Bongkrekic acid poisoning appears to be somewhat rare, but it can significantly affect public health in those areas where fermented coconut or corn products serve as inexpensive sources of protein among largely food-insecure populations. Interventions aimed at exposure prevention and safer fermentation processes should be emphasized.

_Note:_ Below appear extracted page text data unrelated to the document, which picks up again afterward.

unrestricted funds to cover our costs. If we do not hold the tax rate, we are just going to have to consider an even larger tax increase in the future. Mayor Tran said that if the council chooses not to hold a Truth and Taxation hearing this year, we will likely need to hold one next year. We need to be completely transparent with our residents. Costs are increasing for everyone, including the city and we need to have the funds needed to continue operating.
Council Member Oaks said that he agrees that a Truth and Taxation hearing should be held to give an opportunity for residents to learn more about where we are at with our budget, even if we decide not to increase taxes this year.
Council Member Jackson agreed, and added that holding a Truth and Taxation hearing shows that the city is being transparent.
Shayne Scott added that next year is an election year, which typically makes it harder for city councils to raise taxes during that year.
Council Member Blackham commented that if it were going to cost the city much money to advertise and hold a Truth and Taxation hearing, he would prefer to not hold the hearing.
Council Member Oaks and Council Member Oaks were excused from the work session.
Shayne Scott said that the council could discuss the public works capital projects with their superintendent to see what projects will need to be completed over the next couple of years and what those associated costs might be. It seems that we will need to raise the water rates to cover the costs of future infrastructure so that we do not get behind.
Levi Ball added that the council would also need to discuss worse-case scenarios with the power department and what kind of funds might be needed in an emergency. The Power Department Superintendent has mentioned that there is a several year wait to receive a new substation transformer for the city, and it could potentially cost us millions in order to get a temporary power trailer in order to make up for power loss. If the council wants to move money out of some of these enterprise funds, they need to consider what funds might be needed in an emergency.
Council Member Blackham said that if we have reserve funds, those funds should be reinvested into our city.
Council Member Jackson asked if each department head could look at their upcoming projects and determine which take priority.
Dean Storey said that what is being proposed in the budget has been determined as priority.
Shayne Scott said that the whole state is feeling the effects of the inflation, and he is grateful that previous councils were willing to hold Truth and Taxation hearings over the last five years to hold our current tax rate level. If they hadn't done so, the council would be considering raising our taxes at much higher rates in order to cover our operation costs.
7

Foods contaminated with BA can look, smell, and taste the same as non-contaminated foods [7], and no reliable, commercially available method of screening food products for B. cocovenenans, BA, or toxoflavin is available. Historically, prevention measures largely focused on discouraging the production and consumption of high-risk fermented foods. In spite of a ban on tempe bongkrek production in Indonesia, outbreaks have continued to occur [5]. Because B. cocovenenans is ubiquitous in soil [1], other prevention strategies may focus on inhibiting bacterial growth or toxin production. The risk for B. cocovenenans contamination might be decreased by using good sanitation measures throughout the production process [5, 11] and promoting conditions that favor fermentation [16]. Acidifying the fermentation environment or adding salt appears to decrease toxin formation [6]. This might, however, cause unacceptable changes to the appearance or taste of a fermented food product [7].
Conclusion
Bongkrekic acid poisoning should be considered as a possible etiology in food-borne outbreaks related to fermented coconut or corn products. This illness may be misdiagnosed for a variety of reasons including a lack of confirmatory testing capacity and/or failure to consider the diagnosis due to a lack of knowledge about it. Further work defining prevention messages, diagnostics, and potential treatment strategies is needed.
Compliance with Ethical Standards
Conflicts of Interest
No conflict of interest to disclose.
Sources of Funding
No funding source.
Footnotes
The findings and conclusions in this article are those of the authors and do not necessarily represent the views of the Centers for Disease Control and Prevention or the Agency for Toxic Substances and Disease Registry.